Abstract

This essay analyzes rock music’s countercultural status from the perspective of musicians’ and fans’ aspirations to a utopian transfiguration of everyday life. Relying on Fredric Jameson’s and Ihab Hassan’s reflections on (post)modernism, the present argument locates rock among the movements within modern culture seeking to counter alienation and reification. On this basis, the article investigates how aspirations to utopian transfiguration may empower rock to develop a full-fledged alternative to dominant culture. Taking into account the difficulties involved in using counterculture as a socio-historical keyword, this argument acknowledges that rock cannot fulfill its utopian promise.
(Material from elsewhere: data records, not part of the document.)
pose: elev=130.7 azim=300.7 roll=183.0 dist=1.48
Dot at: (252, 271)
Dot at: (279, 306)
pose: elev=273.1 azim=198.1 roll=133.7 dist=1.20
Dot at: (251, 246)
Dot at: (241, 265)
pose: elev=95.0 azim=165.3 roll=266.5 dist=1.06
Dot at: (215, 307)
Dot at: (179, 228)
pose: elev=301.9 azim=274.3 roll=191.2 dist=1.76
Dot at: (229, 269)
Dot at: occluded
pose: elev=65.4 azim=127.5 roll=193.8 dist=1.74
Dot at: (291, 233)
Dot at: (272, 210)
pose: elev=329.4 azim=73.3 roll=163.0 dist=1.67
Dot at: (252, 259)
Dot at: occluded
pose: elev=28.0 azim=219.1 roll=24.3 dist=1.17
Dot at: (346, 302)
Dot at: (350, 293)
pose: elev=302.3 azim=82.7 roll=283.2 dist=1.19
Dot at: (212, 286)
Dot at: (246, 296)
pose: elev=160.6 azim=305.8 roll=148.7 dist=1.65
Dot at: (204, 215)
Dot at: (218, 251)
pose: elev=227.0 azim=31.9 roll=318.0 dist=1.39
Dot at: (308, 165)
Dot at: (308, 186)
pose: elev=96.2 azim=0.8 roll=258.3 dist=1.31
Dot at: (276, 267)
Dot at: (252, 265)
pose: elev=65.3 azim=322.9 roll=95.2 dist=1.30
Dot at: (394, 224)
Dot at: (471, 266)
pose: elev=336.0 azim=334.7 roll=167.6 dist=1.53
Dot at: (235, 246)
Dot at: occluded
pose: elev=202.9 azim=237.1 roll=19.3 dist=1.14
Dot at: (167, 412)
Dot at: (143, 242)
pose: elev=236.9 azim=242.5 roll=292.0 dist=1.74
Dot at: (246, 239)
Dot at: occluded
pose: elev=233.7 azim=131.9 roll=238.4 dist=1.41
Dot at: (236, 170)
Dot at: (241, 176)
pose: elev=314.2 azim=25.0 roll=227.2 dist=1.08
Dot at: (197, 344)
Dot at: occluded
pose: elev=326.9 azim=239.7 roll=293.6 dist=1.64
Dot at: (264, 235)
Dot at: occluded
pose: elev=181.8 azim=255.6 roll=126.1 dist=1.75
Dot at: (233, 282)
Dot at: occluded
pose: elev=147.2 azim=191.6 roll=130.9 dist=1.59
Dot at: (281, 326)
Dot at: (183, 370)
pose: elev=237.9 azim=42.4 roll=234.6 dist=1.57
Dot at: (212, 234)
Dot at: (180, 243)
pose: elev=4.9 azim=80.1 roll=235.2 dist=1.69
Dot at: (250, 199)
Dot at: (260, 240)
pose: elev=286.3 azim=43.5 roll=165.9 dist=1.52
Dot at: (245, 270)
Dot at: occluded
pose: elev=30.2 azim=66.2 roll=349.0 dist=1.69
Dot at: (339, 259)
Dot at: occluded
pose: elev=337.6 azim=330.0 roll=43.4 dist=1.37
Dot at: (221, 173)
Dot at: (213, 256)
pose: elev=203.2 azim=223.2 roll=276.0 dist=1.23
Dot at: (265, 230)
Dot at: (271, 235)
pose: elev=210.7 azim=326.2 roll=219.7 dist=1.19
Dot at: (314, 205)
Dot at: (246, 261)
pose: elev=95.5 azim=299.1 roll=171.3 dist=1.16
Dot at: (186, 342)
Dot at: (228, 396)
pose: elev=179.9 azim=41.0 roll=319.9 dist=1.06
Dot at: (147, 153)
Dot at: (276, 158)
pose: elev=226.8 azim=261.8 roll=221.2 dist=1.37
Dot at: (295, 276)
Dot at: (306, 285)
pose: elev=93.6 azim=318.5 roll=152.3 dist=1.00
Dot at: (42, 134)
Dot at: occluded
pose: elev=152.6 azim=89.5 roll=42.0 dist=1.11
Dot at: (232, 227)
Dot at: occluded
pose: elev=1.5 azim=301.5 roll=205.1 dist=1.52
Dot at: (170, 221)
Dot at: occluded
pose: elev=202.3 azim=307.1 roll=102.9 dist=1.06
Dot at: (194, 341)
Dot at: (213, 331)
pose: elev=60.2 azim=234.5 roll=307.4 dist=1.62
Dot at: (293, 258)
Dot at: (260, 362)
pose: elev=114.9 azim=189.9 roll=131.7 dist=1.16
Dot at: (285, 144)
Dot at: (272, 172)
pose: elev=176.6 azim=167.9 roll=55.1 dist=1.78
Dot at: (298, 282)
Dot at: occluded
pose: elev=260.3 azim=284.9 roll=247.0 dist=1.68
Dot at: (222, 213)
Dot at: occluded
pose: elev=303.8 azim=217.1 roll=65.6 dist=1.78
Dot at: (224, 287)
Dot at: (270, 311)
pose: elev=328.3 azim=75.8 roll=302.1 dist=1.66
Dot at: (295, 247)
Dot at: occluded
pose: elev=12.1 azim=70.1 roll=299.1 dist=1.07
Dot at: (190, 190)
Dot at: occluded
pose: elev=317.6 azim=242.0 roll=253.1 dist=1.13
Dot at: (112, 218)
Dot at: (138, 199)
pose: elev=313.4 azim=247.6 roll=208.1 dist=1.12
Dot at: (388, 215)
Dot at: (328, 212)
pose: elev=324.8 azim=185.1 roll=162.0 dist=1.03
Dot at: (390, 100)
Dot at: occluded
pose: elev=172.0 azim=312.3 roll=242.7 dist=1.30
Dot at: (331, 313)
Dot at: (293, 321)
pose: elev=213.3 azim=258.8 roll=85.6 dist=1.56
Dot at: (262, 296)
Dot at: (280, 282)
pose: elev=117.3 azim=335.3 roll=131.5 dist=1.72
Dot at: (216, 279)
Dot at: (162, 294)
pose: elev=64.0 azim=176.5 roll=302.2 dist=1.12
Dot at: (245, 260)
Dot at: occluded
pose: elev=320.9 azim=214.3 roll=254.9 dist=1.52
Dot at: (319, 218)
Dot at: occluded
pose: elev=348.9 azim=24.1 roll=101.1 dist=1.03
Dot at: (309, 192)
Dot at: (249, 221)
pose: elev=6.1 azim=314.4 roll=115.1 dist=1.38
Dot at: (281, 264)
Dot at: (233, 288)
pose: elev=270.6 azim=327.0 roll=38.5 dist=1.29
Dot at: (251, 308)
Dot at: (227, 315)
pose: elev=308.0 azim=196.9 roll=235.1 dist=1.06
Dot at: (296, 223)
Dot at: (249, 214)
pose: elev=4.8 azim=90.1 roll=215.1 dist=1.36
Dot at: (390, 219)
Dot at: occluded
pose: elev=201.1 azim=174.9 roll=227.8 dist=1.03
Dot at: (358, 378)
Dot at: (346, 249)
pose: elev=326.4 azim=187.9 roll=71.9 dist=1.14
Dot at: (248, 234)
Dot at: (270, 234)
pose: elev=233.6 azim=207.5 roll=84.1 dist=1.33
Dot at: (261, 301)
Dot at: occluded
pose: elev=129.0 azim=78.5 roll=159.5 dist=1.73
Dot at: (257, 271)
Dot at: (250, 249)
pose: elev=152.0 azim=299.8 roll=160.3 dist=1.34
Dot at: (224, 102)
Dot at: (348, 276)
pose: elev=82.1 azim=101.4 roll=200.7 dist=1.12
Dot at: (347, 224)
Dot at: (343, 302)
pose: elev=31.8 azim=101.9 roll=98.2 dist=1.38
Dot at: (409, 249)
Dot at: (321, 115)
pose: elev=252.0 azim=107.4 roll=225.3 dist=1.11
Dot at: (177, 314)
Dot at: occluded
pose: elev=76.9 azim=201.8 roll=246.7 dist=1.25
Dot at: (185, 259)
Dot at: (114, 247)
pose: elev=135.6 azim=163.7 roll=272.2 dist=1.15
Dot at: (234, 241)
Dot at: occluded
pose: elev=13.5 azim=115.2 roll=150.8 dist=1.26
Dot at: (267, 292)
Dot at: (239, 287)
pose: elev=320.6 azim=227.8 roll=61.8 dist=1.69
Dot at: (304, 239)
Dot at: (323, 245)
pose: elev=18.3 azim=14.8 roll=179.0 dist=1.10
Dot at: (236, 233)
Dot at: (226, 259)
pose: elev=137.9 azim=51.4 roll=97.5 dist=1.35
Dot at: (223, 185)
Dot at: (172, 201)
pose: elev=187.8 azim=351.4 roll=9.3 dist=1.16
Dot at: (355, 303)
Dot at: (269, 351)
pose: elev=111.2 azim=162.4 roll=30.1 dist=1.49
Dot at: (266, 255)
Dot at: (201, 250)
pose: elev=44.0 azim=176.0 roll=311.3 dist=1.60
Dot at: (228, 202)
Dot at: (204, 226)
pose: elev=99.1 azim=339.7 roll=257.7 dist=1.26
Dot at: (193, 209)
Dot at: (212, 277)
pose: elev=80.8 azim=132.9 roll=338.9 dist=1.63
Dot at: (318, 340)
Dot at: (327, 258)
Yet the music makes possible the development of what Pierre Bourdieu calls a field of restricted production: musicians, fans, and journalists define codes and practices tracing out a perimeter of autonomy differentiating rock from commercial mass culture. This social space may in specific contexts serve as hub for a counterhegemonic coalition aiming to redraw the social field according to goals broader than those pursued by fragmented subcultures. The final section of the article investigates one of the channels through which rock’s sphere of restricted production gives a durable shape to its empowering agenda: the representation of labor practices eschewing the alienation of professional life. Rock, it is argued, stakes out its autonomy with regard to the capitalist labor market by making musical labor an area of personal fulfillment.